Effective communication skills are important for everyone every day. Interview with a Communicator is a column I used to have here on Art of Eloquence many years ago to share how that works in the lives of different people around the world. Here is a recent interview I did with a Facebook friend, Tanya Art. Tanya leads a support group on Facebook she started three years ago. She encourages others, like herself, who deal with Fibromyalgia. She is an encouragement to others she calls Fibro Warriors.
I find that most people think of communication only in terms of formal speech and debate so I asked Tanya what role does speech and debate play in her everyday life.
I don't do a lot of talking or debating yet I have written in my blog about everyday life with Fibromyalgia and chronic pain, living for God, and other posts.
Since most people don't consider communication skills to be a large part of their life, I asked Tanya how much of her day is spent talking or in any other way communicating with friends, family, coworkers, or others during her typical day.

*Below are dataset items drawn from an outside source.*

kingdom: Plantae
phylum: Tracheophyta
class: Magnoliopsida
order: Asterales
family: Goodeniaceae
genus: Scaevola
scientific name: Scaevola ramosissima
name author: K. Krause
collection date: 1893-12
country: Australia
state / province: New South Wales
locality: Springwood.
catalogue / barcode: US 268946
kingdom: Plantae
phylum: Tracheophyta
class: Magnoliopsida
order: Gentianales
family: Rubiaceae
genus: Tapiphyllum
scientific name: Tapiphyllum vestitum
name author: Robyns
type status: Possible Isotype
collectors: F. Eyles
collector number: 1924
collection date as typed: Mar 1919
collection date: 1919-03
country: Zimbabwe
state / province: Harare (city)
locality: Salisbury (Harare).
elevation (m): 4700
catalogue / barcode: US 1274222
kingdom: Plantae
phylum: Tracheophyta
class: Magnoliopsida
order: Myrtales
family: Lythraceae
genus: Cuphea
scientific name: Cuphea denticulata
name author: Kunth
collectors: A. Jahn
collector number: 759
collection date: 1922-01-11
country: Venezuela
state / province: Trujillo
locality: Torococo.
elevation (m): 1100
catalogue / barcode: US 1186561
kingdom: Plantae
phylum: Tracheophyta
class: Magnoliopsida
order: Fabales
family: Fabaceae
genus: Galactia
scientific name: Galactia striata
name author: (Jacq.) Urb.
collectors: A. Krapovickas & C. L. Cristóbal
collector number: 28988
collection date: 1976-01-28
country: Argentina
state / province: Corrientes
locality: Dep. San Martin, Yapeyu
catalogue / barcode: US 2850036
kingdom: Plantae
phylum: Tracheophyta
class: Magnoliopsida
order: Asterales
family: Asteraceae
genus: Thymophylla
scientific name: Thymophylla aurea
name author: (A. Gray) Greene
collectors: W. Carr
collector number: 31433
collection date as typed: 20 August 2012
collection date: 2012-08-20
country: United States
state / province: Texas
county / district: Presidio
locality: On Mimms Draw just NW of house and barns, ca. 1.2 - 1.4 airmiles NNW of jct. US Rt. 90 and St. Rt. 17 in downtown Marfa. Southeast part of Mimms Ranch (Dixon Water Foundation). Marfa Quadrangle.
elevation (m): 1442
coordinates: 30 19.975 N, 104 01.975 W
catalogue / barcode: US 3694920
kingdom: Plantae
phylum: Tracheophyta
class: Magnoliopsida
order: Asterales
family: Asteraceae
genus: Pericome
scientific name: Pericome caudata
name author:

I don't do a lot of talking; I do most of my communicating through messenger, posting on Facebook, blogger and texting on my smartphone.
So even though Tanya doesn't spend any time in formal speech or debate and doesn't do a lot of talking person to person, she does spend a significant part of her day communicating over technological devices. So I asked her how important is communication to her relationship with her significant other?
I am not married. Yet I do believe it is very important to communicate with my boyfriend.
I asked Tanya to elaborate on how important communication is to her in her ministry and to share an example.
I think it is important to communicate even in ministry or business. The Facebook support group "Fibromyalgia: Fibro Brothers and Sisters" is the ministry I do at home since I am not able to get out as much due to my health issues. Every now and then someone will join the group that will be very argumentative and disruptive against the members. I will then send that individual a message and ask them about their disruptive comments or posts and communicate with them to see what is going on to make sure everything is okay.
Some will communicate back and we will resolve the issues. Yet there are times, some may still be argumentative and bashing people. There are times I do have to remove individuals from the group because they are disrupting and causing stress in the group. I try to have an encouraging environment because stress causes pain and symptoms to flare, which is not good for each member.
Different forms of communication require different communication skills so I asked Tanya what forms of communication she uses most and which is her favorite and why.
Facebook, Messenger, text by phone. I like Facebook the best because it is a way to communicate to people around the USA and around the world.
As we get older, our communication can change. I asked how her communication with friends/family had changed since she was a child.
I was a very compliant child that used to do mostly what I was told instead of learning to be myself. I have learned that I have a voice, I am a valuable person, and what I want matters too.
I think that is why I speak up for people now because no one did when I was a child. I learned that it is okay to share my opinions too.
Communication has changed so much in the technical and information age. I asked her how she thinks society’s attitude toward communication and communication skills have changed and if she thought it has been for the better or worse.
I have daily headaches and jaw problems so all the technology and social media helps me but I do know, in the long run, it is not as personable. I think we are talking less on the phone and not hearing an actual person's voice as much. I think it is more personable while on the phone or in person. I don't think we are as close to people when we aren't talking as much.
Having a chronic illness as we both do, I find that some doctors don't appreciate the many questions we have. Some feel intimidated by the sheer number of them. I've found that many of the doctors I've had over the years don't explain things well or at all. I asked Tanya for her experience with communicating with doctors.
When I am at the doctors or specialists office, I always bring a list of questions about my symptoms so that they know exactly what my problem is. I most likely won't forget any questions if I write it down beforehand. My doctors usually say I am always prepared for my doctor appointments. There are times that I do find a P.A. (Physician's Assistant) who does not like the notes I bring and some are intimidating. Yet I have to bring my notes so I don't forget the questions I have.
So much of customer service is outsourced to different countries where their first language isn't English. I asked Tanya to share about her experiences with customer service.
There are times when I call certain companies and the representative is in another country. Although I do like to hear people in other countries, I sometimes find it frustrating because they don't understand what I am trying to communicate about the product and vice versa. It is not their fault; it is just that we have two different ways of talking.
Being on social media, I asked Tanya to share a difficulty she encounters as a Facebook user.
Sometimes it is hard to understand the tone of a post or comment when it is written then vs. when it is spoken in person or over the phone. I think sometimes we take what people write the wrong way.
Communication skills are important for almost every aspect of our lives from our in-person conversations, phone calls, texting, email, and on social media. All of these ways of communicating require the speaker (or sender) to be clear and grace filled in their communication, but that isn't always the case. So much of our modern communication is left to chance causing misunderstandings and hurt feelings, but through the concentrated efforts to use grace and effective communication as my friend, Tanya, does, it can minimize the difficulties and enhance our experience and our friendships.
Thank you, Tanya, for sharing with my readers about your experiences!